Researchers recently discovered an active threat that the Winnti group has been using as an attack platform for infecting the systems of organizations in South Korea and other countries. The threat, dubbed “HDRoot,” is based on a bootkit installer named “HDD Rootkit” that was developed in 2006.

The HDRoot bootkit attracted the attention of experts because it had been protected with VMProtect, a commercial application designed to protect software against reversing and cracking, and it had been signed with a compromised digital certificate issued to a Chinese company named Guangzhou YuanLuo Technology. This certificate had been previously used by Winnti to sign its tools.

HDRoot also caught the eye of experts because it was disguised to look like Microsoft’s Net.exe utility, most likely in an effort to avoid raising suspicion.

According to Kaspersky, HDRoot appears to be a platform designed to provide attackers sustainable and persistent access to the targeted system, and allow them to deliver backdoors.

The security firm identified two backdoors delivered by HDRoot, one of which was capable of bypassing antiviruses developed by AhnLab and ESTsoft. Since the targeted products are popular in South Korea, experts believe the backdoor was specifically created to target computers in this country. While South Korea appears to be one of Winnti’s main targets, Kaspersky has also spotted one infection in the United Kingdom and one in Russia, both at companies that had previously been attacked by the threat group.

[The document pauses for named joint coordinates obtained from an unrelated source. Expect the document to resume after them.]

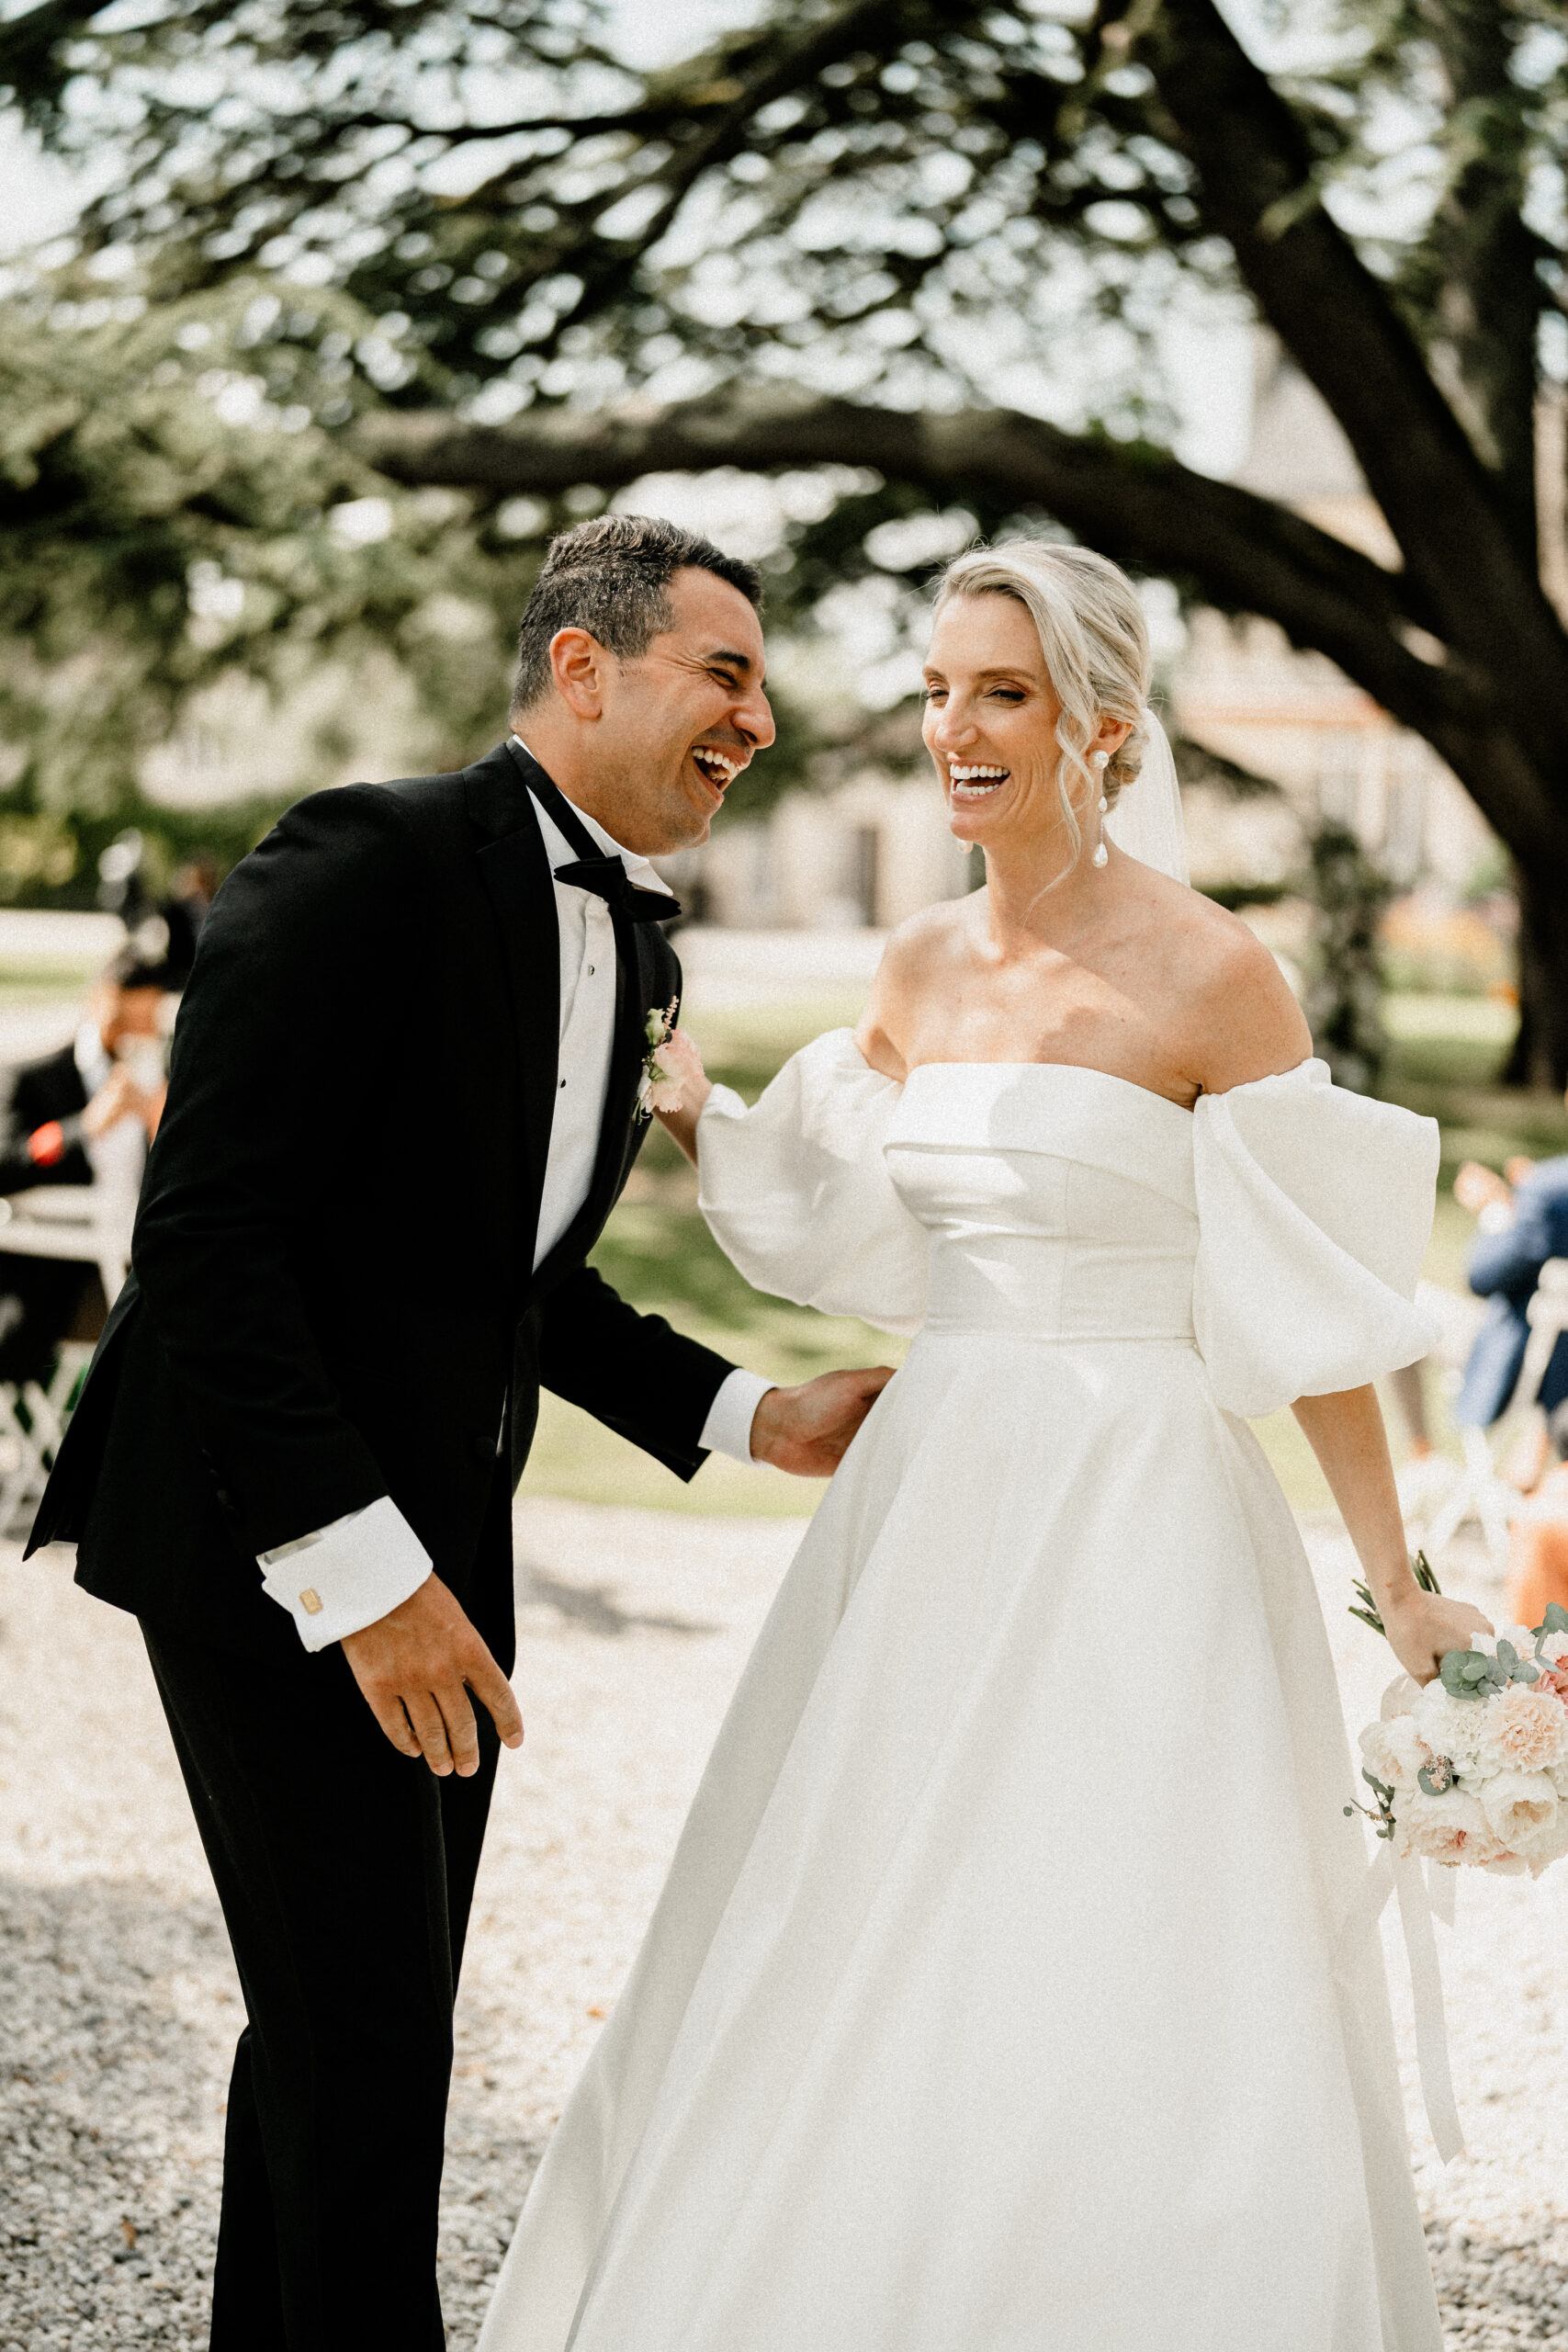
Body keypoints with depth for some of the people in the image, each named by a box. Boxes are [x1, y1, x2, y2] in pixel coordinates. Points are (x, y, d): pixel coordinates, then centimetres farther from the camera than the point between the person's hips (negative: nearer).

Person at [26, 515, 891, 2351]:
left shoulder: (628, 937, 11)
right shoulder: (373, 864, -16)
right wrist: (357, 1569, -26)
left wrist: (756, 1417, 9)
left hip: (431, 1541, 9)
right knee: (364, 2035, -6)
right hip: (266, 1543, -9)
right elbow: (207, 1233, -23)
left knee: (360, 2024, 18)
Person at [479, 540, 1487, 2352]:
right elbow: (830, 1226, 19)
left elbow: (1318, 1310, -9)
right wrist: (686, 1104, 4)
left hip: (1131, 1523, -6)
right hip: (930, 1506, 7)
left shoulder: (1207, 976, -10)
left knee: (1104, 2012, -1)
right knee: (857, 1981, 12)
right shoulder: (919, 971, 9)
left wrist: (1396, 1588, -9)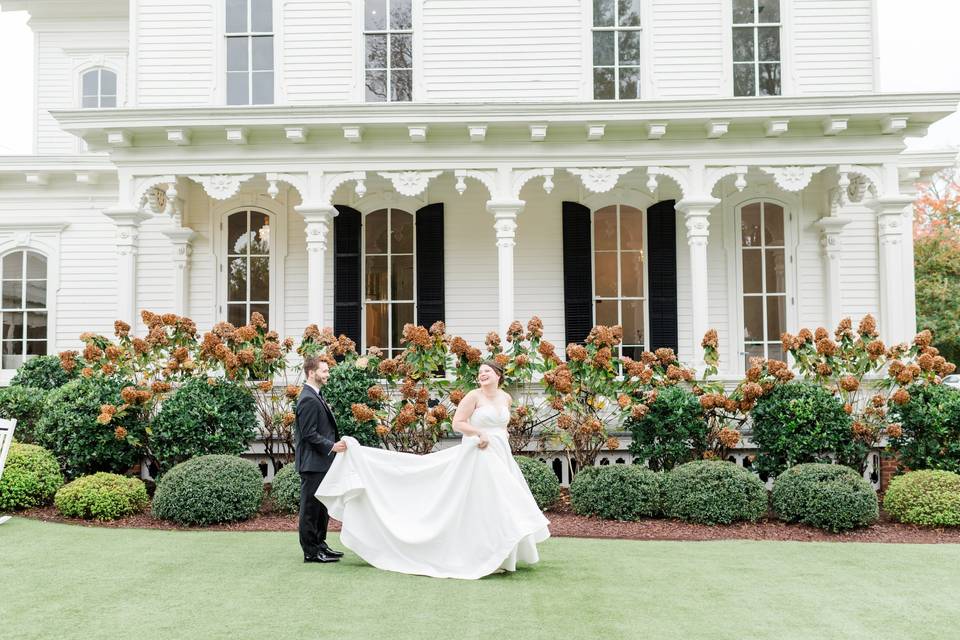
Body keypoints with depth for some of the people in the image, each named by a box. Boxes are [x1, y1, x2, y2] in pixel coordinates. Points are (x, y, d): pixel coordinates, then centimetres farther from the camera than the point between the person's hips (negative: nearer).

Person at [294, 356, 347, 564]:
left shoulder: (316, 397, 15)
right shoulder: (308, 400, -17)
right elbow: (309, 434, -21)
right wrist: (332, 446, -25)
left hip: (321, 462, 10)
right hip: (312, 463, -10)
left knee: (321, 506, 16)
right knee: (311, 506, -2)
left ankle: (319, 545, 26)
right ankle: (311, 552, 5)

In a blog post published on Tuesday, Dmitry Tarakanov, senior security researcher at Kaspersky Lab, pointed out that HDRoot’s level of sophistication is lower than one would expect from an APT actor such as Winnti. According to the expert, the platform’s developers have made some mistakes that could lead to the threat being discovered on infected devices.

“The most important goal for any APT-actor is to stay under the radar, to remain in the shadow. That’s why we rarely see any complicated code encryption, because that would attract attention,” Tarakanov explained. “The Winnti group took a risk, because it probably knows from experience which signs should be covered-up and which ones can be overlooked because organizations don’t always apply all the best security policies all of the time. System administrators have to keep on top of many things, and if the team is small, the chance that cybercriminal activity will remain undetected is even higher.”

Since HDRoot is based on a tool released in 2006, experts believe that the developer of HDD Rootkit either joined Winnti when the group was formed in 2009, or Winnti simply leverages third-party software, possibly acquired on the underground market.

HDRoot is still active and its authors have been working on releasing new variants since Kaspersky’s products started detecting the threat.